However the general wishy-washy third bullet point about preserving traditions and the environment is one that is popular with voters and so sort of makes sense. In theory. But what takes the biscuit, as it were, is that in practise the CAP ends up paying enormous chunks of dosh to large food-processing companies such as sugar-maker Tate & Lyle to compensate them for the high prices of the CAP that make them otherwise unable to sell their products abroad as the Torygraph reports:
The list shows that the major recipients of the £3.9 billion that the British taxpayer pays into the CAP are big companies with little or no link with the land.
Principally, they are sugar and dairy processors, the top dozen of which received more than £10 million each, nearly five times more than any farming business.
One such firm, Meadow Foods, received £25 million, and Nestlé £11.6 million, but the others in the top 10 are dwarfed by Tate & Lyle, which received £20 million more in 2003-04 than in the previous year.
The reason so many food companies receive so much money is that subsidies and import controls make sugar three times the price it is on the world market and dairy products twice as expensive.
To compensate for the higher prices that result from European Union protectionism, companies that export outside the EU are entitled to apply for export refunds that cover the difference between the prices at which they buy and sell.
Last week Timothy Garton Ash asked what the Eurosceptic vision for Europe would be - implying that we didin't really have one. Well I responded saying that amongst other things I thought that the CAP and CFP were nuts and that we should abolish them. When I wrote that I had no real idea of just how much we were paying for these nutty ideas. It isn't as if abolition were an untested policy, our Antipodean commonwealth brethren scrapped farm subsidies over a decade ago with limited impact on farmers. We need to do the same, a 2002 article has the key statistics about the CAP - none of which appear on the EU's FAQ.

• **Items from a collection**

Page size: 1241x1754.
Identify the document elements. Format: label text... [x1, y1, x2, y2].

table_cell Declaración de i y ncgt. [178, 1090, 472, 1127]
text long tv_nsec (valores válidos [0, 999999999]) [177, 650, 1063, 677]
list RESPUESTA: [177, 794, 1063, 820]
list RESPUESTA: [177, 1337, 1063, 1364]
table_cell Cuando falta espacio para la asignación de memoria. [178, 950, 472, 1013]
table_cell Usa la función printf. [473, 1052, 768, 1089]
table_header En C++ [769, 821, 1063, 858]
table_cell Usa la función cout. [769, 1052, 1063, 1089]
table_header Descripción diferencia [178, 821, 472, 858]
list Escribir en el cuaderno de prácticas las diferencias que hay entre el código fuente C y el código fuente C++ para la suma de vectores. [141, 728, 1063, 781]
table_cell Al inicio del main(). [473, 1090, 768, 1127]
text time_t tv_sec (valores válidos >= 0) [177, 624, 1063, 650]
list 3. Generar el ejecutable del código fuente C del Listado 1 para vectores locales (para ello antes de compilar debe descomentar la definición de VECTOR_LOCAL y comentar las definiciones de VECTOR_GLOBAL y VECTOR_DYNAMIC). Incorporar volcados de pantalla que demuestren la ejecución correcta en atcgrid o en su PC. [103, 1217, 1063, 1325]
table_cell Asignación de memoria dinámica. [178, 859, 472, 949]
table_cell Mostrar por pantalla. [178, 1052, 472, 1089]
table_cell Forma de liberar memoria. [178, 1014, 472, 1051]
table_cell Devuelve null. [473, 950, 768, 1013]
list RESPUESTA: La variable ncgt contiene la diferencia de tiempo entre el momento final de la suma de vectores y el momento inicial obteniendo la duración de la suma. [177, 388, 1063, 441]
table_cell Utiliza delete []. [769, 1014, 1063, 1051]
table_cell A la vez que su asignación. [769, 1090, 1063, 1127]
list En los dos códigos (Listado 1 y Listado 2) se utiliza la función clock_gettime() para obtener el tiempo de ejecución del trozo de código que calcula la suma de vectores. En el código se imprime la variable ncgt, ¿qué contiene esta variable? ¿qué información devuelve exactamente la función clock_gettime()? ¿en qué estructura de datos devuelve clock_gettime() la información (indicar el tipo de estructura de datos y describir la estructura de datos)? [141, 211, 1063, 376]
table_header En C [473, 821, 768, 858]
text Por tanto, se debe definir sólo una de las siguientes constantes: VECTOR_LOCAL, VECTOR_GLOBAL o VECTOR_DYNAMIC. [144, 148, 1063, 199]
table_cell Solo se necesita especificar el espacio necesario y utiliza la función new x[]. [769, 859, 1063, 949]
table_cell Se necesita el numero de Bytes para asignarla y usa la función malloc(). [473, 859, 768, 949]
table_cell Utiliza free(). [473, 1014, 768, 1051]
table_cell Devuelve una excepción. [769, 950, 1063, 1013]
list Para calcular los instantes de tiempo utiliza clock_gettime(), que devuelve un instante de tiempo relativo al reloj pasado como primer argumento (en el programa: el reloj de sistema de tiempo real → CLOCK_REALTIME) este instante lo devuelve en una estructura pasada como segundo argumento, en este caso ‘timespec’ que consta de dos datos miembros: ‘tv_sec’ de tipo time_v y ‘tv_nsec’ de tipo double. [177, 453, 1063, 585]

• **Task description**
Set down the passage on farm subsidies word for word, everything from "Principally, they are" down to "the previous year.".

• **Exercise answer**
Principally, they are sugar and dairy processors, the top dozen of which received more than £10 million each, nearly five times more than any farming business.
One such firm, Meadow Foods, received £25 million, and Nestlé £11.6 million, but the others in the top 10 are dwarfed by Tate & Lyle, which received £20 million more in 2003-04 than in the previous year.